Харли открывает окно, перевешивается всем телом, моет и внешнюю сторону, мыльная пена брызжет на красную рубашку. Впитывается, делает соски острыми, а всю Харли будто в крови, в ореоле бордо и рубинов. Делает Харли ещё краше, чем она есть. Вот курва же.
Она ухмыляется, двигает бедрами, грозит ему пальцем, смотрит глаза в глаза.
Поскальзывается, срывается, гнется, словно кукла, через край. Джокер медленно и лениво наблюдает её падение в бездну. С двадцать первого этажа. Её не надо спасать, так она сказала.
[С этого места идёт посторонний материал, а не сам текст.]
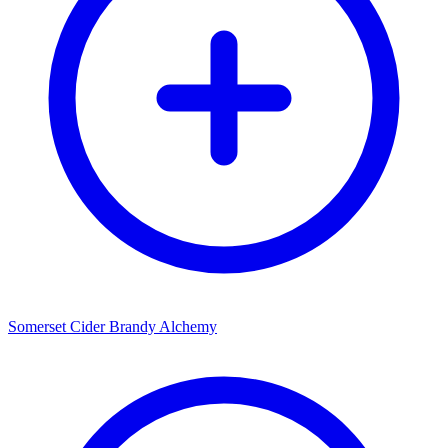
Somerset Cider Brandy Alchemy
Так пусть теперь выкарабкивается сама, срывает ногти, дерет глотку.
Разворачивается, чтобы уйти.
- Джек! - кричит Харлин.
Он останавливается, подавляет грязное ругательство. Это так похоже на «Эйс Кэмикалз». Так похоже на неё. Давить, давить, до самого конца, пока в нем не останется ничего, кроме ненависти. А затем превратить дерьмо в патоку. В любовь.
Он вытаскивает её одной рукой, обдирая нежную кожу до крови. Бросает на пол, выворачивает запястья. Сука.
- Я люблю тебя, мой спаситель, - смотрит Харли на него исподлобья. Он не улыбается, пялится в ответ.
- Девичью честь и пол королевства в придачу? - дергает она его за штанину.
Джокер смеется, хохочет, запрокинув голову. Смешная шутка.